The study’s findings also indicate that ctDNA can be particularly effective in monitoring the efficacy of chemotherapy in real time. In patients who received the adjuvant chemotherapy capecitabine, ctDNA levels showed significant changes during treatment, correlating with patient outcomes. These findings suggest that ctDNA testing using our personalized assays in an academic hospital-based context can reliably identify a very low-risk group of non-pCR TNBC patients.

“This research highlights the promise of ctDNA as a reliable prognostic tool for triple-negative breast cancer patients,” Dr. Basik emphasized. “With further validation through prospective clinical trials, we can move towards a future where treatment decisions are guided by personalized biomarkers, improving survival rates and quality of life for our patients.”

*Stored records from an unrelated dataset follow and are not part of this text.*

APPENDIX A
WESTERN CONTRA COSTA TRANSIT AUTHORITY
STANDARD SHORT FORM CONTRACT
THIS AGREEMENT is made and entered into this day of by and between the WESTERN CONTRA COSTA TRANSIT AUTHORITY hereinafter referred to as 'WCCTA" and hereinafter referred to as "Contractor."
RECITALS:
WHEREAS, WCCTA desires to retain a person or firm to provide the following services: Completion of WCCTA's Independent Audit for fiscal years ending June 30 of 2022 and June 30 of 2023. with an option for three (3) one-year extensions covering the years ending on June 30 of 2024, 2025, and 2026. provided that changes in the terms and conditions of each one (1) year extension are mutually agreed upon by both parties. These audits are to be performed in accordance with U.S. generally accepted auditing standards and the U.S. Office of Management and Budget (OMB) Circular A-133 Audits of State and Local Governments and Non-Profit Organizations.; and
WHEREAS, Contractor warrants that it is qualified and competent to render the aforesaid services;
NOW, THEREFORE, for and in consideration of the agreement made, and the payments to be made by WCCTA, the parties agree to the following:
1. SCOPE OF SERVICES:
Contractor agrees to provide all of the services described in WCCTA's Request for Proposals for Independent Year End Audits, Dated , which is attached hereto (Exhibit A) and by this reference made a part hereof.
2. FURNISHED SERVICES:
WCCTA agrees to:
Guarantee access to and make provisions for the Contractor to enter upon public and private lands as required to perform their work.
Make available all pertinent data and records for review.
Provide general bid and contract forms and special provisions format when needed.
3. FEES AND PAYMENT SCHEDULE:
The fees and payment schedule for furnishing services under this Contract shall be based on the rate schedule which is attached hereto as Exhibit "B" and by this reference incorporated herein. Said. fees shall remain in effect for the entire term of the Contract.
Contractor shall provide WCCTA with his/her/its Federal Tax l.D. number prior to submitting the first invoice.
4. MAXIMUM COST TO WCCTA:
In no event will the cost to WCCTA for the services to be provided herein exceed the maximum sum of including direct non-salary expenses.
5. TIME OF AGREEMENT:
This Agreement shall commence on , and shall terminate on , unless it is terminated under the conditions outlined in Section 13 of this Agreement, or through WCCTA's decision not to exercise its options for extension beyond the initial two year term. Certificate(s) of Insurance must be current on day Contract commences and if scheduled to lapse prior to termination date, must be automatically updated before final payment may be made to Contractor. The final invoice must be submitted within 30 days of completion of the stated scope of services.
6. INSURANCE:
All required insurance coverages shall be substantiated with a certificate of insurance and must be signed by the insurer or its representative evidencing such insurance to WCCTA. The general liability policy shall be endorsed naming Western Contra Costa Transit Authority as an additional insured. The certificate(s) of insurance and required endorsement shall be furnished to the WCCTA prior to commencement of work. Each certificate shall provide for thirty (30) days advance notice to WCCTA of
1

Given the study’s promising results, researchers advocate for further clinical trials to establish ctDNA as a standard biomarker for prognosis, treatment monitoring, and decision-making in the management of TNBC.

The Basik laboratory is a member of the LUMIERE liquid biopsy group at the Lady Davis Institute for Medical Research/Jewish General Hospital, which brings together several groups working on liquid biopsies in different cancers.

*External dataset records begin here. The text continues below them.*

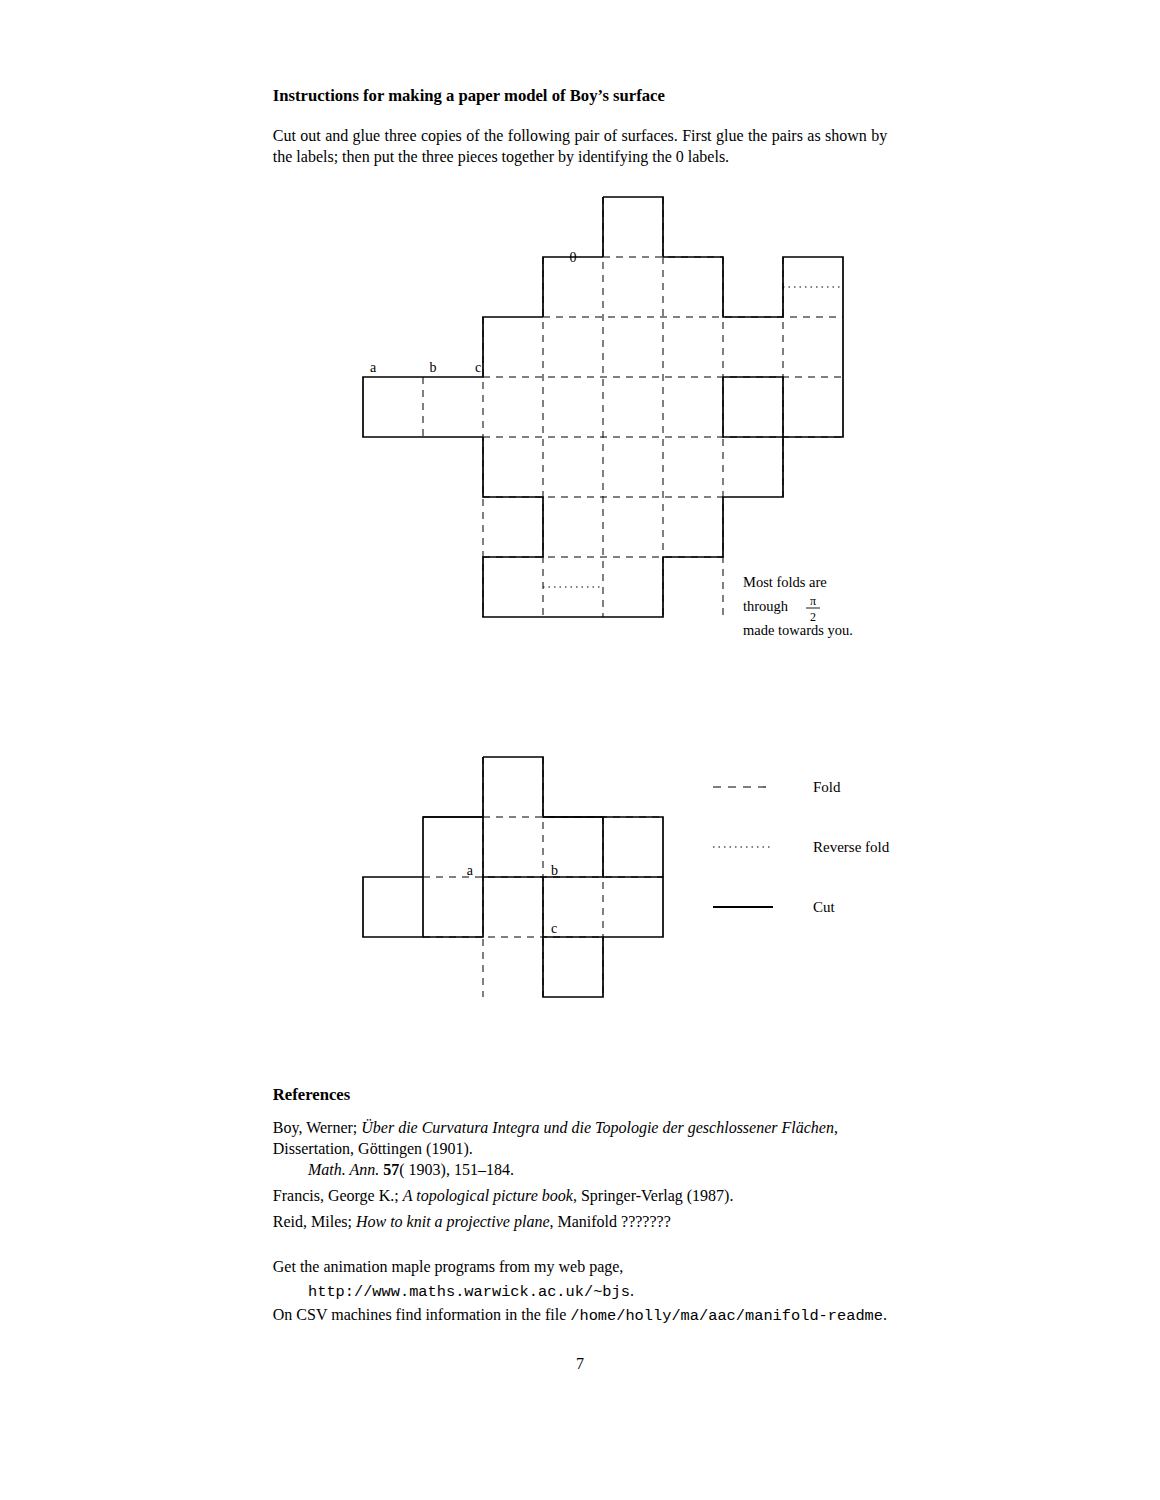Instructions for making a paper model of Boy’s surface
Cut out and glue three copies of the following pair of surfaces. First glue the pairs as shown by the labels; then put the three pieces together by identifying the 0 labels.
0 a b c Most folds are through made towards you. π 2 a b c Fold Reverse fold Cut
References
Boy, Werner; Über die Curvatura Integra und die Topologie der geschlossener Flächen, Dissertation, Göttingen (1901). Math. Ann. 57( 1903), 151–184.
Francis, George K.; A topological picture book, Springer-Verlag (1987).
Reid, Miles; How to knit a projective plane, Manifold ???????
Get the animation maple programs from my web page, http://www.maths.warwick.ac.uk/~bjs. On CSV machines find information in the file /home/holly/ma/aac/manifold-readme.
7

Roseshter T, Klemantovich A, Lafleur J, Lan C, Cavallone L, Bozek K, Guay J, Elebute O, Jenna S, Ouellette R, McNamara S, Boileau JF, Pelmus M, Brackstone M, Pezo R, Ng T, Aguilar-Mahecha A, Basik M. Clinical Validation of Digital PCR-based ctDNA detection for risk stratification in residual triple negative breast cancer: TRICIA trial results. Clin Cancer Res. 2026. doi: 10.1158/1078-0432.CCR-25-2234.